Contactó con un impresor francés que le aseguró que la edición de una obra voluminosa como el Ulises tardaría meses en estar lista, pero Beach quería que por lo menos una copia estuviera lista para el 2 de febrero, coincidiendo con el cumpleaños de Joyce. Al final –y un poco in extremis–, consiguieron que dos ejemplares estuvieran dispuestos la madrugada de la fecha estipulada. Sylvia se acercó esa misma mañana a la casa de los Joyce para entregarles "el ejemplar número 1 de Ulises".
"El ejemplar nº 2", recordaría en sus memorias, "era para Shakespeare and Company, y cometí el error de ponerlo a la vista en el escaparate. La noticia corrió rápidamente por Montparnasse y los barrios periféricos, y al día siguiente, antes de que abriera la librería, los suscriptores hacían cola delante de ella, señalando el Ulises. Inútil explicar que Ulises aún no había salido. Parecían a punto de arrebatarme el del escaparate y, sin duda, lo habrían hecho".

_ _ _ _ _ _ _

§ Enunciado a:
Según el texto sobre el Ulises, ¿por qué quería Beach que al menos una copia estuviera lista el 2 de febrero? Responde en una a tres frases.
El texto y las filas son materiales independientes entre sí.

_ _ _ _ _ _ _

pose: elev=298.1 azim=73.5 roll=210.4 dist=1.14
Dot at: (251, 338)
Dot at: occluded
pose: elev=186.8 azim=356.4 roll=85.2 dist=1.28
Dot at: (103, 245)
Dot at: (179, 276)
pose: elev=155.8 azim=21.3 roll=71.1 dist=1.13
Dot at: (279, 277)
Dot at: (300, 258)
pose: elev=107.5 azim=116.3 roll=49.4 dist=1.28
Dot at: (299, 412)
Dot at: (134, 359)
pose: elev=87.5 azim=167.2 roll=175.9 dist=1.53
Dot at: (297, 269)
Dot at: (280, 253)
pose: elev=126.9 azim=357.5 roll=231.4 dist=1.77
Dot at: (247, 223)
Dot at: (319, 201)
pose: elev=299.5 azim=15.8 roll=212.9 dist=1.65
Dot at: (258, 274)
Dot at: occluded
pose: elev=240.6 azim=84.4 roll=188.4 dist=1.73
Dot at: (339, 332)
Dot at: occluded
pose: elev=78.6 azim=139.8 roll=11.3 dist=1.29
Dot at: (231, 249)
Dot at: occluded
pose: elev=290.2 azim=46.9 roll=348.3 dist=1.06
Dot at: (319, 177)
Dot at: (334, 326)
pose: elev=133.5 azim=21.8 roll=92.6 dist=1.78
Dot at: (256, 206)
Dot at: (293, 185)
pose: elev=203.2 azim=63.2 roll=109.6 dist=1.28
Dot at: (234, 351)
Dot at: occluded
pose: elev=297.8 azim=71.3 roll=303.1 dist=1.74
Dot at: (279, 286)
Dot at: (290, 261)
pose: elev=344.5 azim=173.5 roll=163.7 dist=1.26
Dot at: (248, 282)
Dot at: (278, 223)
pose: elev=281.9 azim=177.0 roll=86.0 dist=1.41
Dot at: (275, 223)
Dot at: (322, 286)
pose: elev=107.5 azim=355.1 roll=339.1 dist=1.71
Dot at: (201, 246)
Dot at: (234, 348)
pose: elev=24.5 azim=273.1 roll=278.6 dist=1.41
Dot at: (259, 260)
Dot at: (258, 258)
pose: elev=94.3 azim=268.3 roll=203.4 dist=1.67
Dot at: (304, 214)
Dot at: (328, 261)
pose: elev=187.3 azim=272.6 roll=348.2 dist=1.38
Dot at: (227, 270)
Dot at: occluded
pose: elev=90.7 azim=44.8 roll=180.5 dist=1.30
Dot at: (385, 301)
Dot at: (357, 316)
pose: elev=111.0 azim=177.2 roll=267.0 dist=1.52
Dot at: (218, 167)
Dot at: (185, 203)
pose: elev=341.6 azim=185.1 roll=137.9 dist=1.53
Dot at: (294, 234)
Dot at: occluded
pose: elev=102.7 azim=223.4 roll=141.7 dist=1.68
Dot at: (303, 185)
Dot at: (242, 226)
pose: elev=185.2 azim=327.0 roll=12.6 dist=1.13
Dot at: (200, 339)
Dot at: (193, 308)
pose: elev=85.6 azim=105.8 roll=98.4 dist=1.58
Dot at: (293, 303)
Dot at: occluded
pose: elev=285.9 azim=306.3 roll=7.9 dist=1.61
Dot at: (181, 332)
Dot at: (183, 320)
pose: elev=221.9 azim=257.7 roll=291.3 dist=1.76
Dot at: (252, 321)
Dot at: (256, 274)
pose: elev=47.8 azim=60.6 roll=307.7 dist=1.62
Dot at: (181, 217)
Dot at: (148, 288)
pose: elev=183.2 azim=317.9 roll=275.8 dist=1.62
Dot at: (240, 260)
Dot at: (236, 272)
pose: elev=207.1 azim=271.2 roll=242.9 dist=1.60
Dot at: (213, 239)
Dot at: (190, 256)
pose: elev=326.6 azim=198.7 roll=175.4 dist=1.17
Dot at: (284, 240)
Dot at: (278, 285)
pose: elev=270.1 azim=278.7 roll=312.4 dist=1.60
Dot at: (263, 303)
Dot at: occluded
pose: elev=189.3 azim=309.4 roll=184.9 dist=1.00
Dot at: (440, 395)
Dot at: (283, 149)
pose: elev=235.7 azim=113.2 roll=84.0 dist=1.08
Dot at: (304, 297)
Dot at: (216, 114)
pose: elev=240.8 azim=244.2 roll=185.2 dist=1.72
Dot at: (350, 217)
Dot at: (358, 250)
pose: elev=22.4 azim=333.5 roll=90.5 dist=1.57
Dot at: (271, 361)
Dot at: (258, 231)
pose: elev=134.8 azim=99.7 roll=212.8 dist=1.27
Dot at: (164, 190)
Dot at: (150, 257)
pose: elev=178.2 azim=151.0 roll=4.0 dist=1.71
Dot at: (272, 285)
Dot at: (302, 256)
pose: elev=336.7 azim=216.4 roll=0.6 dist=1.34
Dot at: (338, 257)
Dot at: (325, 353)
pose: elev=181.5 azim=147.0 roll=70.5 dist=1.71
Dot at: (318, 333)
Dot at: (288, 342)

_ _ _ _ _ _ _

§ Enunciado b:
¿Puedes expresar como tabla Markdown, con las columnas «Número» y «Línea», el tramo de las filas que abre con la línea que contiene "pose: elev=189.3 azim=309.4" y cierra con la que contiene "Dot at: (258, 231)", ambas incluidas? Omite las líneas en blanco y no pongas nada más.

§ Respuesta del ejercicio a:
Beach quería tener al menos una copia lista el 2 de febrero porque esa fecha coincidía con el cumpleaños de Joyce.

§ Respuesta del ejercicio b:
| Número | Línea |
|---|---|
| 1 | pose: elev=189.3 azim=309.4 roll=184.9 dist=1.00 |
| 2 | Dot at: (440, 395) |
| 3 | Dot at: (283, 149) |
| 4 | pose: elev=235.7 azim=113.2 roll=84.0 dist=1.08 |
| 5 | Dot at: (304, 297) |
| 6 | Dot at: (216, 114) |
| 7 | pose: elev=240.8 azim=244.2 roll=185.2 dist=1.72 |
| 8 | Dot at: (350, 217) |
| 9 | Dot at: (358, 250) |
| 10 | pose: elev=22.4 azim=333.5 roll=90.5 dist=1.57 |
| 11 | Dot at: (271, 361) |
| 12 | Dot at: (258, 231) |